Not all global banks agree that the best way to maximize profits is to focus on relatively narrow areas of strength. Banks like J.P. Morgan, which climbed into first place in the global market this year, Citi, which held share with financial accounts and earned the top position with corporates, and HSBC, which was not an overall Greenwich Share Leader in 2016 but earns a spot on the list this year, are generally hewing to broad-based global strategies and capturing market share along the way.

However, users of global FX markets should understand that, as a group, banks have become much more judicious in doling out coverage and resources and much more focused on the bottom-line returns that customer relationships generate. “Banks have always segmented by client, but now, in setting strategy, banks are analyzing not just the type of customer you are, but also your behavior,” says Greenwich Associates Managing Director James Borger. “What products do you use, how often do you trade, how much do you trade, and where do you trade?”

In the chase for profits, several dealers have stepped up their service quality to win customers’ hearts, minds and wallets. Among these, Citi and J.P. Morgan join Bank of America Merrill Lynch as Greenwich Quality Leaders℠ in Global Top-Tier Foreign Exchange Service. Bank of America Merrill Lynch is named the Quality Leader in Global Top-Tier Foreign Exchange Sales, while Citi and J.P. Morgan earn the title in Global Top-Tier Foreign Exchange Trading.
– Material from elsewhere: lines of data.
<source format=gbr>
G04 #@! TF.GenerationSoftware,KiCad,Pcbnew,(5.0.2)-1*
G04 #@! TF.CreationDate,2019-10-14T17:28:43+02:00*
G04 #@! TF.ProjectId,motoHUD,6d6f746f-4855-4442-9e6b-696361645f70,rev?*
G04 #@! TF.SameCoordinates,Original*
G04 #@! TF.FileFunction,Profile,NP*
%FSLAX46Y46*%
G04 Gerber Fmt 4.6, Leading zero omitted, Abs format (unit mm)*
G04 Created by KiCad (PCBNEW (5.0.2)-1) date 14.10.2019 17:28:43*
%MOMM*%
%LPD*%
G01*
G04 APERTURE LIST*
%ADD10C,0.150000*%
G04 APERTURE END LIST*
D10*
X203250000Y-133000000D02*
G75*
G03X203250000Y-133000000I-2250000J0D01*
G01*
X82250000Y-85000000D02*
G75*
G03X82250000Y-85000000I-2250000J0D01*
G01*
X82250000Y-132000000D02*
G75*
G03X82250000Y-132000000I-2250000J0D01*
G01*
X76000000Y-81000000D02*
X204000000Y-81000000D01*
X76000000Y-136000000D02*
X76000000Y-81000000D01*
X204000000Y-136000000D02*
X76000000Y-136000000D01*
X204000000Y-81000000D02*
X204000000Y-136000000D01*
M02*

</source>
E-Trading: Surprising Resilience of Single- Dealer Platforms, Continued Growth of Algos

For more than a decade, Greenwich Associates has documented shifts in FX trading volume—first from traditional voice-enabled trades with sales traders to electronic trading systems, and then from proprietary, single-dealer platforms to multi-dealer systems in which dealers compete for client trades. In recent years, usage and trading volumes have climbed on multi-dealer platforms, while falling on single-dealer systems. Over the past 12 months, however, the erosion of single-dealer systems came to an at least temporary halt.

Some large banks have continued to make major investments in their proprietary FX trading platforms, and apparently those investments are starting to pay off. Although the share of global FX market participants trading on multi-dealer platforms continued to grow last year, the share using single-dealer platforms held steady, while the share of customers using both types climbed. Meanwhile, among accounts that trade electronically, the share of overall market trading volume executed on single-dealer platforms was stable year-to-year at 12%.
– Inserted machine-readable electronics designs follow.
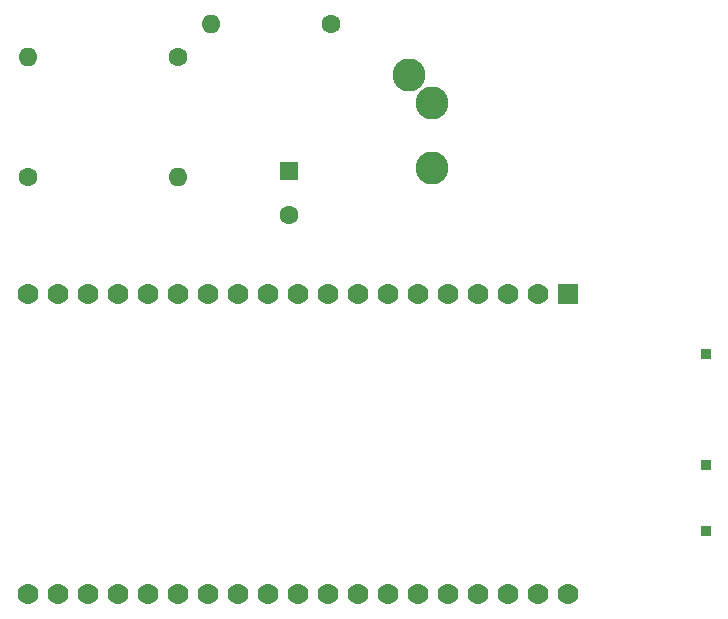
<source format=gbr>
%TF.GenerationSoftware,KiCad,Pcbnew,7.0.10*%
%TF.CreationDate,2024-02-18T04:07:48+01:00*%
%TF.ProjectId,main_board,6d61696e-5f62-46f6-9172-642e6b696361,rev?*%
%TF.SameCoordinates,Original*%
%TF.FileFunction,Soldermask,Bot*%
%TF.FilePolarity,Negative*%
%FSLAX46Y46*%
G04 Gerber Fmt 4.6, Leading zero omitted, Abs format (unit mm)*
G04 Created by KiCad (PCBNEW 7.0.10) date 2024-02-18 04:07:48*
%MOMM*%
%LPD*%
G01*
G04 APERTURE LIST*
G04 Aperture macros list*
%AMRoundRect*
0 Rectangle with rounded corners*
0 $1 Rounding radius*
0 $2 $3 $4 $5 $6 $7 $8 $9 X,Y pos of 4 corners*
0 Add a 4 corners polygon primitive as box body*
4,1,4,$2,$3,$4,$5,$6,$7,$8,$9,$2,$3,0*
0 Add four circle primitives for the rounded corners*
1,1,$1+$1,$2,$3*
1,1,$1+$1,$4,$5*
1,1,$1+$1,$6,$7*
1,1,$1+$1,$8,$9*
0 Add four rect primitives between the rounded corners*
20,1,$1+$1,$2,$3,$4,$5,0*
20,1,$1+$1,$4,$5,$6,$7,0*
20,1,$1+$1,$6,$7,$8,$9,0*
20,1,$1+$1,$8,$9,$2,$3,0*%
G04 Aperture macros list end*
%ADD10C,1.600000*%
%ADD11O,1.600000X1.600000*%
%ADD12R,0.850000X0.850000*%
%ADD13R,1.600000X1.600000*%
%ADD14C,2.800000*%
%ADD15RoundRect,0.102000X-0.780000X0.780000X-0.780000X-0.780000X0.780000X-0.780000X0.780000X0.780000X0*%
%ADD16C,1.764000*%
G04 APERTURE END LIST*
D10*
%TO.C,R3*%
X49530000Y-57404000D03*
D11*
X49530000Y-67564000D03*
%TD*%
D10*
%TO.C,R1*%
X62484000Y-54610000D03*
D11*
X52324000Y-54610000D03*
%TD*%
D10*
%TO.C,R2*%
X36830000Y-67564000D03*
D11*
X36830000Y-57404000D03*
%TD*%
D12*
%TO.C,J2*%
X94234000Y-82550000D03*
%TD*%
%TO.C,J4*%
X94234000Y-97536000D03*
%TD*%
%TO.C,J3*%
X94234000Y-91948000D03*
%TD*%
D13*
%TO.C,C1*%
X58928000Y-67031349D03*
D10*
X58928000Y-70831349D03*
%TD*%
D14*
%TO.C,J1*%
X71088000Y-66828000D03*
X69088000Y-58928000D03*
X71088000Y-61328000D03*
%TD*%
D15*
%TO.C,U1*%
X82550000Y-77470000D03*
D16*
X80010000Y-77470000D03*
X77470000Y-77470000D03*
X74930000Y-77470000D03*
X72390000Y-77470000D03*
X69850000Y-77470000D03*
X67310000Y-77470000D03*
X64770000Y-77470000D03*
X62230000Y-77470000D03*
X59690000Y-77470000D03*
X57150000Y-77470000D03*
X54610000Y-77470000D03*
X52070000Y-77470000D03*
X49530000Y-77470000D03*
X46990000Y-77470000D03*
X44450000Y-77470000D03*
X41910000Y-77470000D03*
X39370000Y-77470000D03*
X36830000Y-77470000D03*
X82550000Y-102870000D03*
X80010000Y-102870000D03*
X77470000Y-102870000D03*
X74930000Y-102870000D03*
X72390000Y-102870000D03*
X69850000Y-102870000D03*
X67310000Y-102870000D03*
X64770000Y-102870000D03*
X62230000Y-102870000D03*
X59690000Y-102870000D03*
X57150000Y-102870000D03*
X54610000Y-102870000D03*
X52070000Y-102870000D03*
X49530000Y-102870000D03*
X46990000Y-102870000D03*
X44450000Y-102870000D03*
X41910000Y-102870000D03*
X39370000Y-102870000D03*
X36830000Y-102870000D03*
%TD*%
M02*

</source>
“While some dealers are agnostic about where they find business and are happy to compete for business on price-driven multi-dealer platforms, others are trying to drive business to proprietary single-dealer platforms that are more conducive to longer-term, higher-value relationships,” says Greenwich Associates consultant Satnam Sohal.
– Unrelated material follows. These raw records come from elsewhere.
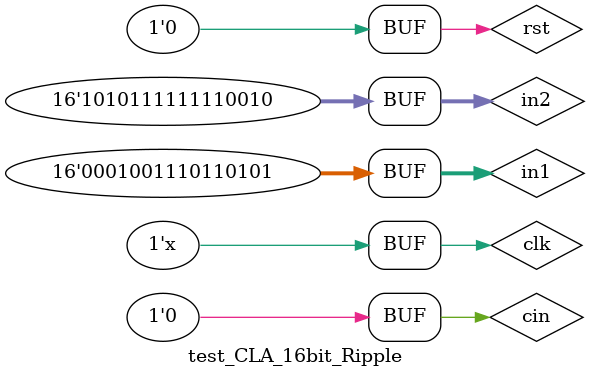
<source format=v>
`timescale 1ns / 1ps


module test_CLA_16bit_Ripple;

	// Inputs
	reg clk;
	reg rst;
	reg [15:0] in1;
	reg [15:0] in2;
	reg cin;

	// Outputs
	wire [15:0] out;
	wire cout;

	// Instantiate the Unit Under Test (UUT)
	wrapper_CLA_16bit_Ripple uut (
		.clk(clk), 
		.rst(rst), 
		.in1(in1), 
		.in2(in2), 
		.cin(cin), 
		.out(out), 
		.cout(cout)
	);

	initial begin
		// Initialize Inputs
		clk = 0;
		rst = 0;
		in1 = 0;
		in2 = 0;
		cin = 0;
	end
	
	always #10 clk=~clk;
	
	initial begin
		#100 rst <= 1'd0;
		in1<=16'd5045;
		in2<=16'd45042;
	end
      
endmodule


</source>
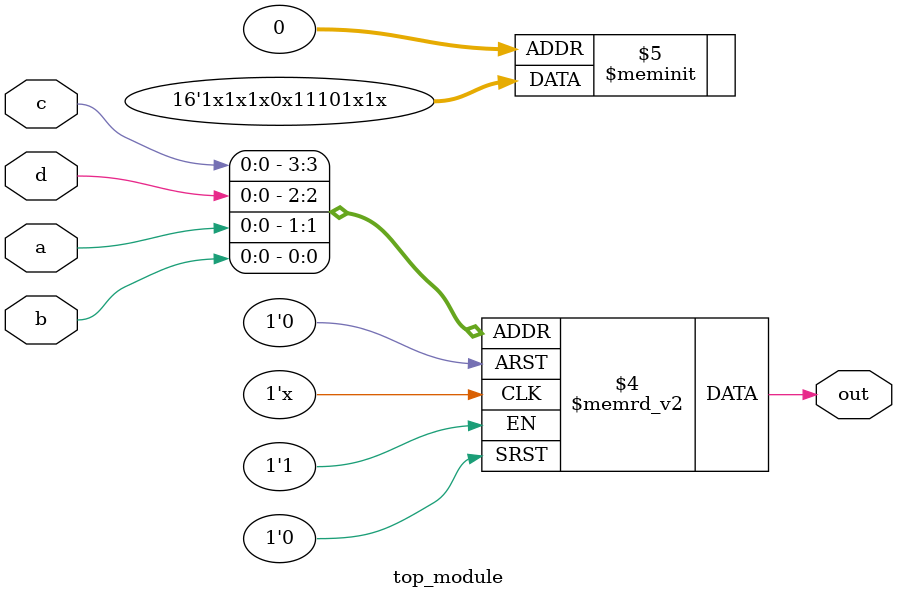
<source format=sv>
module top_module (
    input a, 
    input b,
    input c,
    input d,
    output reg out
);

always @(*) begin
    case ({c, d, a, b})
        4'b0001: out = 1'b1;
        4'b0011: out = 1'b1;
        4'b0100: out = 1'b0;
        4'b0101: out = 1'b1;
        4'b0110: out = 1'b1;
        4'b0111: out = 1'b1;
        4'b1001: out = 1'b0;
        4'b1011: out = 1'b1;
        4'b1101: out = 1'b1;
        4'b1111: out = 1'b1;
        default: out = 1'bx;
    endcase
end

endmodule

</source>
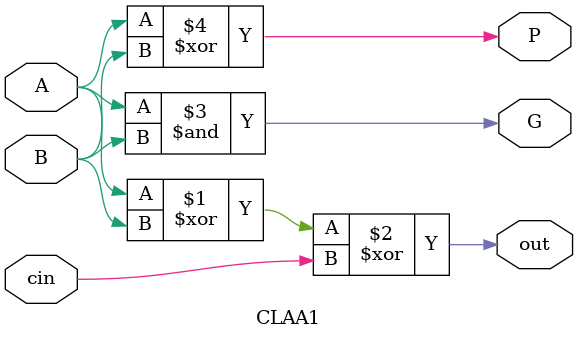
<source format=v>
`timescale 1ns / 1ps


module CLAA1(
    input A, B, cin,
    output P, G, out
    );
    
    assign out = A ^ B ^ cin;
    assign G = A & B;
    assign P = A ^ B;
    
endmodule

</source>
Banks view algorithmic trading as another means of building sticky relationships within target segments of the market. Several U.S. and European dealers have been investing heavily to build, improve and roll out algorithms to the buy side in foreign exchange. “Accounts trading via algo execution tools trade at least 20% of their spot volume this way,” notes Greenwich Associates consultant Thomas Jacques.

Greenwich Associates consultants Andrew Awad, James Borger, Woody Canaday, Frank Feenstra, Thomas Jacques, Peter Kane, Tim Sangston, Satnam Sohal, Taeko Sumiyoshi, and Tomio Sumiyoshi specialize in foreign exchange and derivatives globally

Methodology

Greenwich Associates conducted interviews with 2,393 users of foreign exchange globally, of which 1,536 are top-tier accounts, at large corporations and financial institutions on market trends and their relationships with their dealers.

To be considered top tier, a firm must be either a central bank, a government agency, a hedge fund, a fund manager, a FT100 global firm, a firm with reported trading volume of more than $10 billion, or a firm with reported sales of more than $5 billion. Interviews were conducted in North America, Latin America, Europe, Asia, and Japan between September and November 2016.